* Work to be completed:
All lines from the one containing "Judge each person" to the end of the entries below must be output exactly, and no other lines.

======== Data

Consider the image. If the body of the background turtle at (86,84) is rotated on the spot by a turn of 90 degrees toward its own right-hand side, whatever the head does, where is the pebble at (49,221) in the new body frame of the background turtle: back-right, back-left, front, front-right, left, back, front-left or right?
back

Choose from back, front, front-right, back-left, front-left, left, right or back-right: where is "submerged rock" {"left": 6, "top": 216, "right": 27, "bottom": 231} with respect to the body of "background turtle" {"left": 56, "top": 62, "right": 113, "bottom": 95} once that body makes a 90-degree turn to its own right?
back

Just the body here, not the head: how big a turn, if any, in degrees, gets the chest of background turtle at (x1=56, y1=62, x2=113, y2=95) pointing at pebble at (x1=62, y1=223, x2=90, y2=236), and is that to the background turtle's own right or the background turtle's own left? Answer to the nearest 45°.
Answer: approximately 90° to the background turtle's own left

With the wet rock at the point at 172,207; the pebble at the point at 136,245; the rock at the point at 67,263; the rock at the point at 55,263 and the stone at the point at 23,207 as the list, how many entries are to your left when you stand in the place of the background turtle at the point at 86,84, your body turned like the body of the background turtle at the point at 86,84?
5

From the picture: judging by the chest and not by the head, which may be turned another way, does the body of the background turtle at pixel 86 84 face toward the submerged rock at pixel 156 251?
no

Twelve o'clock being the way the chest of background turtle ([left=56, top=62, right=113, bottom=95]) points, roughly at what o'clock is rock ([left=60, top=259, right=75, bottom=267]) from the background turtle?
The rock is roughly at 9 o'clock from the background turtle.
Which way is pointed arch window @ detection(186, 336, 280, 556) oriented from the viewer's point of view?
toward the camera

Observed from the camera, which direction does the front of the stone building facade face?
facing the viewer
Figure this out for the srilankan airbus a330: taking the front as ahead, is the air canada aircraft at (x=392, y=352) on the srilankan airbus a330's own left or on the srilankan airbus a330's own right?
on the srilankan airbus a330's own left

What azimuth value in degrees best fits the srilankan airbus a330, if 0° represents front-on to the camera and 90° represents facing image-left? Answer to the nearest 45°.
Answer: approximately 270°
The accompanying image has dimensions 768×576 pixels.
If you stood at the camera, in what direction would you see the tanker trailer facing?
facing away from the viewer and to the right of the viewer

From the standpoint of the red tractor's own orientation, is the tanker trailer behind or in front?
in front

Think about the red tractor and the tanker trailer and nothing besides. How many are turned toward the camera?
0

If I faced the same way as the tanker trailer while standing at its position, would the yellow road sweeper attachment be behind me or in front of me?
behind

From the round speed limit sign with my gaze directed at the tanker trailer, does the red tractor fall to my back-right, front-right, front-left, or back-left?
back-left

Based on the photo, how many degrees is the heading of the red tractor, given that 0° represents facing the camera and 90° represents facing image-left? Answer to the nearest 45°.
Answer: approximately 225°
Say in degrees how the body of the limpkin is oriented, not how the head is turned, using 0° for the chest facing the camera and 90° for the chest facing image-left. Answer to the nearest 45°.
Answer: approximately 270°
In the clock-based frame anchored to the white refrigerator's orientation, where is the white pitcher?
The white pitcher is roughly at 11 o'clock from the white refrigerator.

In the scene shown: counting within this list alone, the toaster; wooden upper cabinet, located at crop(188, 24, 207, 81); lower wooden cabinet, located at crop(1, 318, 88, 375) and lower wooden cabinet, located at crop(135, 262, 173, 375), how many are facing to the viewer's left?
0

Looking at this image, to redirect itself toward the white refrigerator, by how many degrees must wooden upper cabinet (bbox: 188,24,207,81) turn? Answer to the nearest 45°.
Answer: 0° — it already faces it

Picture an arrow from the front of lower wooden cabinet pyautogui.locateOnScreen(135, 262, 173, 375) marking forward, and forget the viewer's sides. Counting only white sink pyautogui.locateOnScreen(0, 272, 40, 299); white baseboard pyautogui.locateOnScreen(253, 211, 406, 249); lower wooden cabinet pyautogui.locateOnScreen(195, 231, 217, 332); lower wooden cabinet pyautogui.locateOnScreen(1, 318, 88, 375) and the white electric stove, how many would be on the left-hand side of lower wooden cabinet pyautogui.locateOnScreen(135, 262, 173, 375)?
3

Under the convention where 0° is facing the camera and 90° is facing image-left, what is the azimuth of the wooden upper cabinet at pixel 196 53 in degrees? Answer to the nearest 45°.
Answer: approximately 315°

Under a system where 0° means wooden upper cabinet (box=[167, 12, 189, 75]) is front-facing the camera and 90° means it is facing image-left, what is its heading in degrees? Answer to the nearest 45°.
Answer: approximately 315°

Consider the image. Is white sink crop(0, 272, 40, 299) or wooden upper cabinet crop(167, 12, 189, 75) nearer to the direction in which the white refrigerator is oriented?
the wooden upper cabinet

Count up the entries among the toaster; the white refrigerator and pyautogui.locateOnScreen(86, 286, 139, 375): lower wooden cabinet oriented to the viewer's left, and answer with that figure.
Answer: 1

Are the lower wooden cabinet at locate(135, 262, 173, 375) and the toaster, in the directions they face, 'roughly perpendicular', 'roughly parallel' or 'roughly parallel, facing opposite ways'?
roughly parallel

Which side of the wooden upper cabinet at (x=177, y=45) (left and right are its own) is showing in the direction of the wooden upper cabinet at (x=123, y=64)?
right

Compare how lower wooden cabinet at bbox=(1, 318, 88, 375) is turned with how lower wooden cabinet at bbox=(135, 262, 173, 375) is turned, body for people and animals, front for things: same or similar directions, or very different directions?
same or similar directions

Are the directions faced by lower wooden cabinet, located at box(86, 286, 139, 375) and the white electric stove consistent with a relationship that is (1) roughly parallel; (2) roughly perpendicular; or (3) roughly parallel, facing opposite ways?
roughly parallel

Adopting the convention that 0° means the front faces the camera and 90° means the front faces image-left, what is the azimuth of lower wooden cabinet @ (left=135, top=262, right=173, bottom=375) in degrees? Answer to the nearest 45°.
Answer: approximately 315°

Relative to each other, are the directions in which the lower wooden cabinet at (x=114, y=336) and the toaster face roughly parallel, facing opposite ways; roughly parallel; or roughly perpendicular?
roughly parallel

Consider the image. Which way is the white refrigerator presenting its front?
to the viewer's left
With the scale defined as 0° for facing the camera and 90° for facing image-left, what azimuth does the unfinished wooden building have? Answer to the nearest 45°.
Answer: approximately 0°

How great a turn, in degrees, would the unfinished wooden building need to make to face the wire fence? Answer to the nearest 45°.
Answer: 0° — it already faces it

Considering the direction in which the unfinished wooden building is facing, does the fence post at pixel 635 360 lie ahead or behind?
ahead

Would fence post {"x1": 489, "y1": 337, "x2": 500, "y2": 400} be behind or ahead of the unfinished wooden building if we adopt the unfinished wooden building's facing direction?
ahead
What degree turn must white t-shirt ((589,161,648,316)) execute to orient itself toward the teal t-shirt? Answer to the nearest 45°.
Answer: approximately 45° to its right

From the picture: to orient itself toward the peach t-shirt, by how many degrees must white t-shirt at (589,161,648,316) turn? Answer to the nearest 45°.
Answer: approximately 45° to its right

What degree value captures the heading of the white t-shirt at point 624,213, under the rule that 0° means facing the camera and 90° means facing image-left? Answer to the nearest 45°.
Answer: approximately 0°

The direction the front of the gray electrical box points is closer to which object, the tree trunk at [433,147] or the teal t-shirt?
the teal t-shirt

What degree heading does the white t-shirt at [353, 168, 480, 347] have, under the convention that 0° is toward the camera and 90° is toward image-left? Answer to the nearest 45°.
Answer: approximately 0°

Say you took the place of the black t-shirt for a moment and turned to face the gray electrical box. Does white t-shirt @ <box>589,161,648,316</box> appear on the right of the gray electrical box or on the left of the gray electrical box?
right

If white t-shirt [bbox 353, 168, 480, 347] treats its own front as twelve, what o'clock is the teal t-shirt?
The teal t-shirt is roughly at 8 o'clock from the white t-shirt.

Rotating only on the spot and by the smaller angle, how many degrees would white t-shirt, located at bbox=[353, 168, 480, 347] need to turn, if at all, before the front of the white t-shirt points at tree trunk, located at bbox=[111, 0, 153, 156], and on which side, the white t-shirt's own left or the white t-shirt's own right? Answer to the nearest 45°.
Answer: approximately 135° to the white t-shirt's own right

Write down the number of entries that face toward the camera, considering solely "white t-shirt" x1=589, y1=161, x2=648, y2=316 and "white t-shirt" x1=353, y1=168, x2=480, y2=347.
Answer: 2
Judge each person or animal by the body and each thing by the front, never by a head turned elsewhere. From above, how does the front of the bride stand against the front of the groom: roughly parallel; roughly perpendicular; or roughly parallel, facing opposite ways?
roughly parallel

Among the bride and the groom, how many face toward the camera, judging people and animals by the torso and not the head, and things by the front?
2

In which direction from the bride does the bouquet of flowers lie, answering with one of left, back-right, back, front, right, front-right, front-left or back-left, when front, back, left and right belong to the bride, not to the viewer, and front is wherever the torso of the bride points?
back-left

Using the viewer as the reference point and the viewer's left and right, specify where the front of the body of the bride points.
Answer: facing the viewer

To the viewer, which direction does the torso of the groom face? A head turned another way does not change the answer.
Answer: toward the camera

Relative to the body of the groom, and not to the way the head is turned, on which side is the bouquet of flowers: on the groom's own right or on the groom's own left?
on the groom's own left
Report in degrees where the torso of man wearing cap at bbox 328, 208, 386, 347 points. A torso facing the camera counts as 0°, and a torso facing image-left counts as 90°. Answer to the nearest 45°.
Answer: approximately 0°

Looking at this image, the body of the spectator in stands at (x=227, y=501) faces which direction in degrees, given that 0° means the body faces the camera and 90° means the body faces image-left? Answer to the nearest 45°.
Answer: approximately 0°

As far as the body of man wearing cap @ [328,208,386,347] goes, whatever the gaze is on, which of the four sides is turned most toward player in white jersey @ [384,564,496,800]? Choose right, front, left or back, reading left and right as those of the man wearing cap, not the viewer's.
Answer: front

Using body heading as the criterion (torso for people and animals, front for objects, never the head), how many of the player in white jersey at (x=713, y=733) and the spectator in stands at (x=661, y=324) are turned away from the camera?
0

================

* Exercise solution:
Judge each person or animal by the body and each thing by the front, never by a head turned elsewhere. From above, how does the front of the bride stand against the front of the groom: roughly parallel; roughly perpendicular; or roughly parallel, facing opposite ways?
roughly parallel

Among the bride and the groom, how many face toward the camera, judging people and animals by the torso and not the head, and things by the front?
2

In which direction from the bride does the bouquet of flowers lie, answering with one of left, back-right, back, front, right, front-right, front-left or back-left, when front, back, left and right belong to the bride, not to the viewer, and front is wherever the torso of the bride points?
back-left

Using the viewer as the reference point and the viewer's left and right, specify where the front of the body of the bride points.
Answer: facing the viewer

To the viewer, which direction does the torso of the groom face? A head turned another way does not change the answer.
Answer: toward the camera

Relative to the body of the groom, and not to the way the head is turned, on which side is the bouquet of flowers: on the groom's own right or on the groom's own left?
on the groom's own left
Report in degrees where the torso of man wearing cap at bbox 328, 208, 386, 347 points. A torso facing the camera counts as 0°, and a torso facing image-left counts as 90°. Answer to the nearest 45°.
Answer: approximately 0°

Looking at this image, the body of the spectator in stands at (x=227, y=501) faces which direction in degrees, given that 0° means the body faces the camera and 90° means the body faces image-left? Answer to the nearest 45°.
Answer: approximately 0°

As far as the body of man wearing cap @ [328,208,386,347] goes, whatever the gaze is on, which of the four sides is turned most toward player in white jersey @ [384,564,496,800]? Choose right, front, left or back, reading left and right as those of the man wearing cap, not the viewer's.
Answer: front

Using body heading as the criterion (torso for people and animals, front for objects, never the head), how many of the player in white jersey at (x=713, y=733) and the spectator in stands at (x=661, y=324) are turned away from the camera?
0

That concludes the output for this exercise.